EXTRACT>
-- Opening Marker --
08 the Art of Index Sorting

08 The Art of Index Sorting #

In Module 1, we learned how to create a table with the appropriate types correctly. However, the created table cannot be used immediately in a real business system. This is because table structure design is only the initial step in database design, and we still lack the most important step in database design - index design. Only with correct index design can the business meet the preliminary standards for going live.

Therefore, in Module 2, I will talk about index design, business applications, and optimization cases. Today, let’s first learn about the most fundamental concept of relational databases - indexes, and have a preliminary understanding of indexes in databases, and effectively use B+ tree indexes.

What is an index? #

I believe that in interviews, you are often asked “What is an index?” and you must be able to answer: An index is a data structure that improves query speed.

The reason why an index can improve query speed is that it sorts the data when inserting (obviously, its drawback is that it affects the performance of insertion or update).

Therefore, the index is an art of sorting, and designing and creating indexes effectively will improve the overall performance of the database system. In the current version of MySQL 8.0, InnoDB storage engine supports B+ tree indexes, full-text indexes, R-tree indexes. In this lecture, we will focus on the most widely used B+ tree indexes.
-- Closing Marker --
TO DO>
#1 In the index lesson, which index types does the InnoDB storage engine support in MySQL 8.0?
#2 Copy the index lesson word for word, starting with "Therefore, in Module" and going on through "use B+ tree indexes.".
Answer from the index lesson alone.

ENTRIES SUPPLIED>
-- Opening Marker --
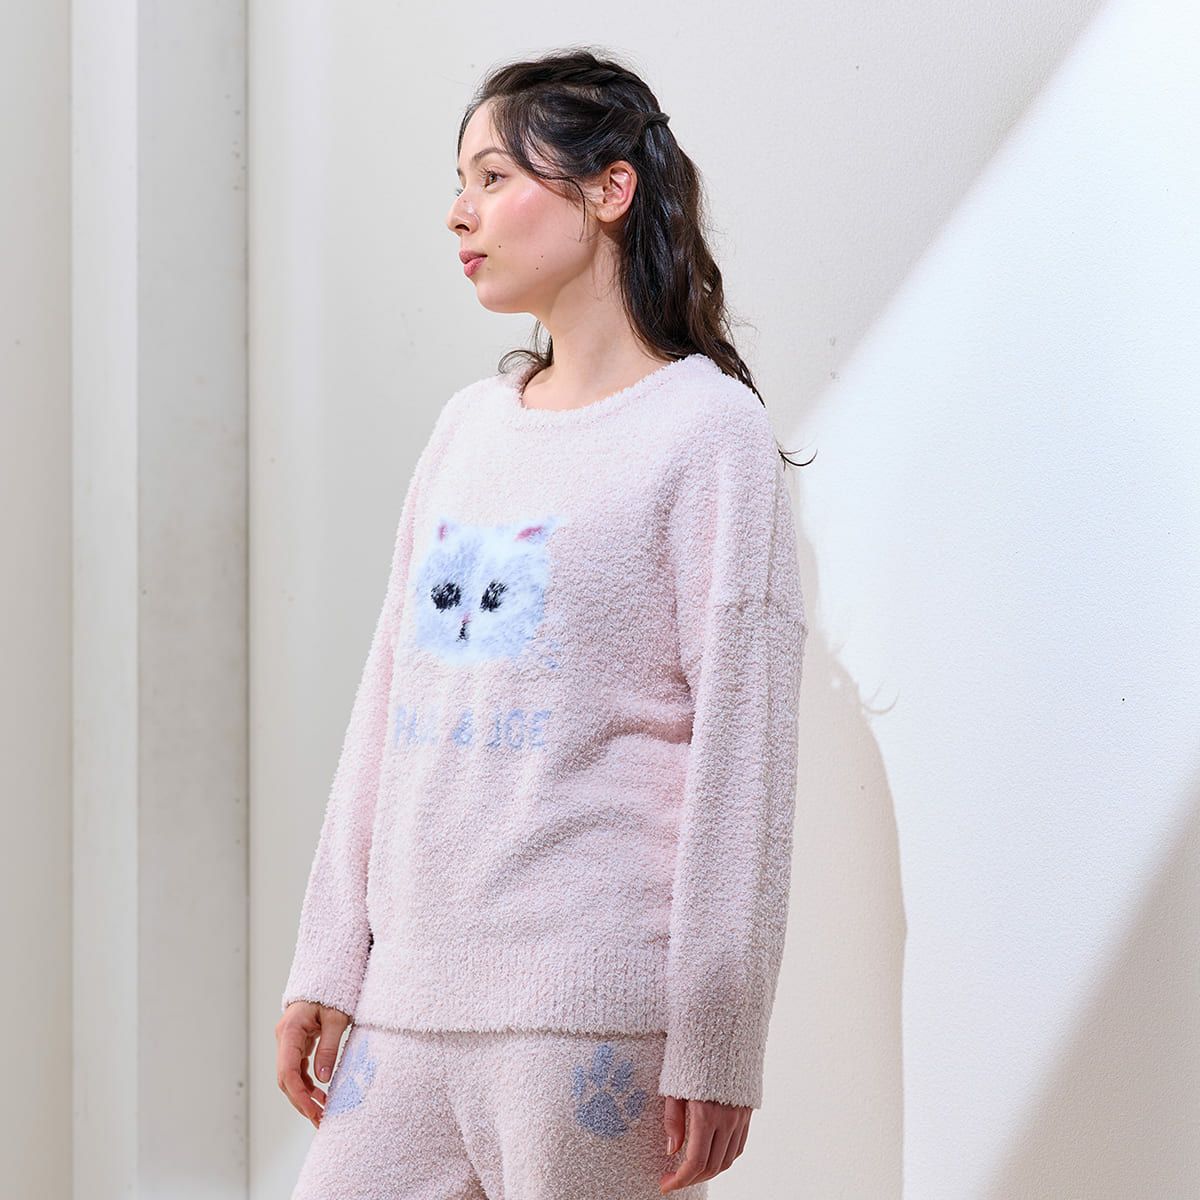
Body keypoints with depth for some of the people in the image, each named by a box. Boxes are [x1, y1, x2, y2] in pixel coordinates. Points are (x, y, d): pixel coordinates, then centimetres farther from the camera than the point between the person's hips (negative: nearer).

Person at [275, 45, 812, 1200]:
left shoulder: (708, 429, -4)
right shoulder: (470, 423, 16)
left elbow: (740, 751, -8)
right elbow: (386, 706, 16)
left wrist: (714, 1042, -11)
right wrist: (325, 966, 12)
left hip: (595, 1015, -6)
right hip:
-- Closing Marker --
PER-TASK OUTPUTS>
#1 B+ tree indexes, full-text indexes, and R-tree indexes.

#2
Therefore, in Module 2, I will talk about index design, business applications, and optimization cases. Today, let’s first learn about the most fundamental concept of relational databases - indexes, and have a preliminary understanding of indexes in databases, and effectively use B+ tree indexes.